Preface

This book offers a comprehensive introduction to the field of Sonification and Auditory Display. Sonification is so inherently interdisciplinary that it is easy to become disoriented and overwhelmed when confronted with its many different facets, ranging from computer science to psychology, from sound design to data mining.  In addition, each discipline uses its own jargon, and–because the research comes from such diverse areas–there are few agreed upon definitions for the complex concepts within the research area.

With The Sonification Handbook we have organized topics roughly along the following progression: perception – data – sound synthesis – sonification techniques – central application areas.  While the chapters are written in the spirit of reviewing, organizing and teaching relevant material, they will hopefully also surprise, encourage, and inspire to new uses of sound. We hope that this book will support all sorts of readers, from students to experts, from HCI practitioners to domain-experts,  those that seek to dive quickly or more thoroughly into Sonification, to see whether it may be useful for their application area. Due to their thematic richness the chapters can best be seen as providing mutually complementary views on a multi-disciplinary and broad emerging field. We hope that together they will help readers to better understand the whole field by looking at it from different disciplinary angles.

We decided to publish this book as an OpenAccess book because auditory display is still a small but growing community, and the easy access and sharing of information and ideas is of high importance.  Free availability of publication and material lowers the barrier to enter the field and also matches the spirit of the ICAD community.
An online portal at https://sonification.de/handbook provides digital versions, supplementary material such as sound examples, videos and further descriptions.

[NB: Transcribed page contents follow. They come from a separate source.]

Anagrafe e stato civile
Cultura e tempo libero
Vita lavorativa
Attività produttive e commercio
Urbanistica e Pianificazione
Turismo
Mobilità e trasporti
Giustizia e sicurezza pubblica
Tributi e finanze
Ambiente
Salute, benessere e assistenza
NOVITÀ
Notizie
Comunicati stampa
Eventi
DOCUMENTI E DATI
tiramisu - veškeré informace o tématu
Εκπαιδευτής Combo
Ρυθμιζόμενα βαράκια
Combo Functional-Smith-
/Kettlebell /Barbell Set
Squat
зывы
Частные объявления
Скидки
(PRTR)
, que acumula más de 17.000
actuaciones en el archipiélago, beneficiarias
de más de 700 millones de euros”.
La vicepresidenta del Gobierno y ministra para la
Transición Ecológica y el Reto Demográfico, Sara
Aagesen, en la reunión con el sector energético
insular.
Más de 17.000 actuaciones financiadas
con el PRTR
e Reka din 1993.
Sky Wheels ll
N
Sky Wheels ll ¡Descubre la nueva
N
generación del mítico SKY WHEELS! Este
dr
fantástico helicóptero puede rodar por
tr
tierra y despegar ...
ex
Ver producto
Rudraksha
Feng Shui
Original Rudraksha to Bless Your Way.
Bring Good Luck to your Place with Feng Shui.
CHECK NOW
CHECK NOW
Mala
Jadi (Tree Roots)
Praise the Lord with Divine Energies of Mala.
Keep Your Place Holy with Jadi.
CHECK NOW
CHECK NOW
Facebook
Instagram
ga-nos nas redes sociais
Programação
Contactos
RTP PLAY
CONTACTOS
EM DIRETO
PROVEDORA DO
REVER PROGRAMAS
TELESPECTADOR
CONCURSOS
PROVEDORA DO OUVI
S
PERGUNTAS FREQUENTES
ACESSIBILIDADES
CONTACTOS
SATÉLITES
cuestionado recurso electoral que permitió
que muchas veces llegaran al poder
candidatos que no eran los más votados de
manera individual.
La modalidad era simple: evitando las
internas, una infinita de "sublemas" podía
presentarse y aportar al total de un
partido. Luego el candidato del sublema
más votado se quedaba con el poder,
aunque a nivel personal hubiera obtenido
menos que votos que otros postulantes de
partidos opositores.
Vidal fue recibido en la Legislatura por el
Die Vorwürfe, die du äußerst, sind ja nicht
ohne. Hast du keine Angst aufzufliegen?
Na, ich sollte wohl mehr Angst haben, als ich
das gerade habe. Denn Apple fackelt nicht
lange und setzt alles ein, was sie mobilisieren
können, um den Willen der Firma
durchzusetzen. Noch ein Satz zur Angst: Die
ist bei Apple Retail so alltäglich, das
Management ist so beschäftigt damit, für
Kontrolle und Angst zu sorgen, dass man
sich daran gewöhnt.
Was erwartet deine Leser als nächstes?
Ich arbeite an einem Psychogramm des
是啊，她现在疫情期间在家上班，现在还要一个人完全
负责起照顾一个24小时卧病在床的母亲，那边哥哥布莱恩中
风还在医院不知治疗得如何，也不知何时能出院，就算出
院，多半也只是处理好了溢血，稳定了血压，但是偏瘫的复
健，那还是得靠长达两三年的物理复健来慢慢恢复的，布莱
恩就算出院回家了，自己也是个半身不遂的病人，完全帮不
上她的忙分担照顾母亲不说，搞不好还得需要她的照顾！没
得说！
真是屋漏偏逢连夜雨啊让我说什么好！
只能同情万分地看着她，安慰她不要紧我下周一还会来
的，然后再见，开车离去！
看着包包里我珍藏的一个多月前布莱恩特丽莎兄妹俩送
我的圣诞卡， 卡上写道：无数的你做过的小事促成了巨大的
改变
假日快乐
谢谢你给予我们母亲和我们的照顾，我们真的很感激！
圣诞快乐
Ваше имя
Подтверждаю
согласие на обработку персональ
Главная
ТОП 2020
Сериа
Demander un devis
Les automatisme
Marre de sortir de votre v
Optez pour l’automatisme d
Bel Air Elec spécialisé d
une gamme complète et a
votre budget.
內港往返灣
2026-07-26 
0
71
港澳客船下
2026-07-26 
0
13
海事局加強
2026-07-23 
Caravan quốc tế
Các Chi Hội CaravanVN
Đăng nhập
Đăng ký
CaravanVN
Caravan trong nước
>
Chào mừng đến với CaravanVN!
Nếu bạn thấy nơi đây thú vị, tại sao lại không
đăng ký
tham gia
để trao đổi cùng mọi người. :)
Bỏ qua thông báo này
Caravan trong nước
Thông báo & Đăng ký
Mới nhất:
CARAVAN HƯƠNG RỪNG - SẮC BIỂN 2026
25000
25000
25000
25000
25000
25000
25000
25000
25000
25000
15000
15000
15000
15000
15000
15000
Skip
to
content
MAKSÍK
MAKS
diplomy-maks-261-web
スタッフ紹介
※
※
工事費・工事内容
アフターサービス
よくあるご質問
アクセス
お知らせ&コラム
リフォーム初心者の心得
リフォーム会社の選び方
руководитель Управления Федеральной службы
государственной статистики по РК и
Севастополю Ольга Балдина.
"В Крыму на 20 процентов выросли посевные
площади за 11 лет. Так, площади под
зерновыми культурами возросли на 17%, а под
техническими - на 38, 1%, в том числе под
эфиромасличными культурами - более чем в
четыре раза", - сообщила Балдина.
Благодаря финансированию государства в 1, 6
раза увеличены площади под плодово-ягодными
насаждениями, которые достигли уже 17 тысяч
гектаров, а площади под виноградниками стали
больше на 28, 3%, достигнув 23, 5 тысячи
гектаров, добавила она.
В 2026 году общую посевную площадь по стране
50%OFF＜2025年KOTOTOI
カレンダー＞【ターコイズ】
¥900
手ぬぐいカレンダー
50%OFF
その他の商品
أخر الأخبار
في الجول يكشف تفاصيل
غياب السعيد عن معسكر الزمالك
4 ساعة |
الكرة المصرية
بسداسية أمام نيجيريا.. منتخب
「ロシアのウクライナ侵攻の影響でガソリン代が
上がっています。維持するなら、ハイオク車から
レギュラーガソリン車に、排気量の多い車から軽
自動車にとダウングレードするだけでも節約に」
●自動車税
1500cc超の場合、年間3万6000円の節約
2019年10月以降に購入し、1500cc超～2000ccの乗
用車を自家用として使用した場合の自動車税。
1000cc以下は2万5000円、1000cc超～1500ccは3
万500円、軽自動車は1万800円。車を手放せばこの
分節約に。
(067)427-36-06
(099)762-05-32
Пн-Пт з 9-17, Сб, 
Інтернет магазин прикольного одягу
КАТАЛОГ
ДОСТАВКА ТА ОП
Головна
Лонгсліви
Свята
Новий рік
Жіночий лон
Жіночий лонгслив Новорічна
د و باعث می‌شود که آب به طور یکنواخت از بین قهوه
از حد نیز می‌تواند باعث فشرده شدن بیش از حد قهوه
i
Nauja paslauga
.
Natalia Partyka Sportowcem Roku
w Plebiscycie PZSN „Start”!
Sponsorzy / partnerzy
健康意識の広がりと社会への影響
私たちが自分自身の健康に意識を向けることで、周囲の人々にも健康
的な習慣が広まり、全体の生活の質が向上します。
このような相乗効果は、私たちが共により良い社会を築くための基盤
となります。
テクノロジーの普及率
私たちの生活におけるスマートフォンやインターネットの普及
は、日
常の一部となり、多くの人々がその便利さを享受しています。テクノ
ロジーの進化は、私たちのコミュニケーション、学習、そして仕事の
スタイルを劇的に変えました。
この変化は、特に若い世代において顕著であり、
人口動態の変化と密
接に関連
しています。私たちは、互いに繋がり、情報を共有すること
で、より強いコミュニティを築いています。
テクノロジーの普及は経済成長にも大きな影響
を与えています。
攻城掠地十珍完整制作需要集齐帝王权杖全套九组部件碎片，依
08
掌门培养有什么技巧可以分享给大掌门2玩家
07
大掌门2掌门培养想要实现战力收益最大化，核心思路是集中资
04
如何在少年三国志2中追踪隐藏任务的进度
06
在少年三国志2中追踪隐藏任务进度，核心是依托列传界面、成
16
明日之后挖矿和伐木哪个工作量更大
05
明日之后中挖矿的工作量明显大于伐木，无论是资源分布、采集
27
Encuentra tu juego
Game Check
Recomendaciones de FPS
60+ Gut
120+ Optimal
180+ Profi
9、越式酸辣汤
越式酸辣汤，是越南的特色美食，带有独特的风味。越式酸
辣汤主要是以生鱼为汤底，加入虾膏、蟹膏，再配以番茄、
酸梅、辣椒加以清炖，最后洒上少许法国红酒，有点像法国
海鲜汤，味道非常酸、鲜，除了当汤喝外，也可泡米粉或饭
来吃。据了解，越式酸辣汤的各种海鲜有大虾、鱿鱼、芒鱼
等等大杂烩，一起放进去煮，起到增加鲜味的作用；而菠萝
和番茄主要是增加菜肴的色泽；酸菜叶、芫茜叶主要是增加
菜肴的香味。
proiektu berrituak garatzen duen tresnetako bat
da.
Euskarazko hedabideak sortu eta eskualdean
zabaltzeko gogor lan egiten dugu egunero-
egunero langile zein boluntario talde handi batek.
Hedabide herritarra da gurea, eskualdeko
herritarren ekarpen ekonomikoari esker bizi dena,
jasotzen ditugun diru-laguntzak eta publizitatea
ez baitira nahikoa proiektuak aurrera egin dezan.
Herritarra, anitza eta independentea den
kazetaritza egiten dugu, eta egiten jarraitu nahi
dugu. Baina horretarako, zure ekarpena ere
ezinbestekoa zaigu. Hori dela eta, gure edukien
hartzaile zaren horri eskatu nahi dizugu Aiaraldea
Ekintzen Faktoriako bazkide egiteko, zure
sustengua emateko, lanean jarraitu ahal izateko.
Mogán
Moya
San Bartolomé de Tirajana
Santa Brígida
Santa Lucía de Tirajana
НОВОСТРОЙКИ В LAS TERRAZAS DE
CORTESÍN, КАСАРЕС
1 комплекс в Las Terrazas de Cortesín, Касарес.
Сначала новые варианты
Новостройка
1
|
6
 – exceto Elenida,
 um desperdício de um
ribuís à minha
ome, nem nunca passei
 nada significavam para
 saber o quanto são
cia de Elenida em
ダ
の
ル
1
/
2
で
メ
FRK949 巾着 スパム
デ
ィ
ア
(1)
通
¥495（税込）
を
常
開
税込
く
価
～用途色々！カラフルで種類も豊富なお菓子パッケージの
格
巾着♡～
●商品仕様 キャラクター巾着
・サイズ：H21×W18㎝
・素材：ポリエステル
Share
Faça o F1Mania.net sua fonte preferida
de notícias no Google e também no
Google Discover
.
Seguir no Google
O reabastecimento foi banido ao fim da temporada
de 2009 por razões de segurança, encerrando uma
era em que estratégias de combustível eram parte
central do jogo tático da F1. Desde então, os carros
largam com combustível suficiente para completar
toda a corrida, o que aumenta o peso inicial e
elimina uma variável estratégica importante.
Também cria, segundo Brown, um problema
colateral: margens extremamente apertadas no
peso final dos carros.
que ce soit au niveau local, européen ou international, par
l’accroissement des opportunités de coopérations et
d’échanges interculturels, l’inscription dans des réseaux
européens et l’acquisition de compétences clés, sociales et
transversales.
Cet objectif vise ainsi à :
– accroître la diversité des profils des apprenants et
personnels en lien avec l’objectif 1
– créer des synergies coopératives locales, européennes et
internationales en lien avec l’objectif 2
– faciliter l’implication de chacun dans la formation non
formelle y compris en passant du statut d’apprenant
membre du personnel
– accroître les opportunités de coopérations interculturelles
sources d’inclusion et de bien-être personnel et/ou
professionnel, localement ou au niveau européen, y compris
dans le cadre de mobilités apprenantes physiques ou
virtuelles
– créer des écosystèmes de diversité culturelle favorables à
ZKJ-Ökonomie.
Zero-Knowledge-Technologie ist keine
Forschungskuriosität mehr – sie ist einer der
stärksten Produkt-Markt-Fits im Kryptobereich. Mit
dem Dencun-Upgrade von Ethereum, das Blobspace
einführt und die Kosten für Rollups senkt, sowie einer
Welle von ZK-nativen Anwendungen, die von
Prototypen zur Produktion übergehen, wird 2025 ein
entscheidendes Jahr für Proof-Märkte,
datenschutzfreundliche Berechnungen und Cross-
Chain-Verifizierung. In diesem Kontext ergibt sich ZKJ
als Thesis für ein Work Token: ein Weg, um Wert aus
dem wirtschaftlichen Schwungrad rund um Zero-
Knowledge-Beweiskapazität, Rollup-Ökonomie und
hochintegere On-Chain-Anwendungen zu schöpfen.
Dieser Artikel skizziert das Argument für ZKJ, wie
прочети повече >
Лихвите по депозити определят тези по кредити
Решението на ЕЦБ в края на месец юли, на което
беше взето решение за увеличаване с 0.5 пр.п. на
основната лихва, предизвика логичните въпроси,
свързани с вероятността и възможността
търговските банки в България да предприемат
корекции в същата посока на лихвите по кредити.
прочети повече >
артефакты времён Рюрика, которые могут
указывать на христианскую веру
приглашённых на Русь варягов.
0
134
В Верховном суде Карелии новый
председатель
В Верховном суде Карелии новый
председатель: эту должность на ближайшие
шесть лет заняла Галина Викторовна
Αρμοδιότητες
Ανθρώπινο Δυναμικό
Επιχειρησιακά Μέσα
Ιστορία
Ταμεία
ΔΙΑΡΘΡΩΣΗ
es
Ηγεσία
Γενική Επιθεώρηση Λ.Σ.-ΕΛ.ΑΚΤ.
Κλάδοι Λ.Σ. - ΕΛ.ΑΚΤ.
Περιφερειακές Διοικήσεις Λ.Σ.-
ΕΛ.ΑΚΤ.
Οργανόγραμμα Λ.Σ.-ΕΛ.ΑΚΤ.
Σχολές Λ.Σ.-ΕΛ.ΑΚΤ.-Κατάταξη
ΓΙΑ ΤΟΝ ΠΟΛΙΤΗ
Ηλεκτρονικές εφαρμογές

The publication has been made possible and supported by the EU COST Action IC0601 “Sonic Interaction Design” (SID). In addition to providing publication costs, the COST Action SID supported the book with author involvement and expertise, in the reviewing of chapters, sharing forces with the strong involvement in authoring and reviewing from ICAD.  We take this opportunity to thank all authors and reviewers and all who contributed to make this book possible.

There are few books available that introduce these topics. A well established and respected source is Auditory Display, edited by Gregory Kramer in 1994.  This book hopes to set the next stepping stone, and we are happy that Greg relates these two books together in a Foreword to “The Sonification Handbook”.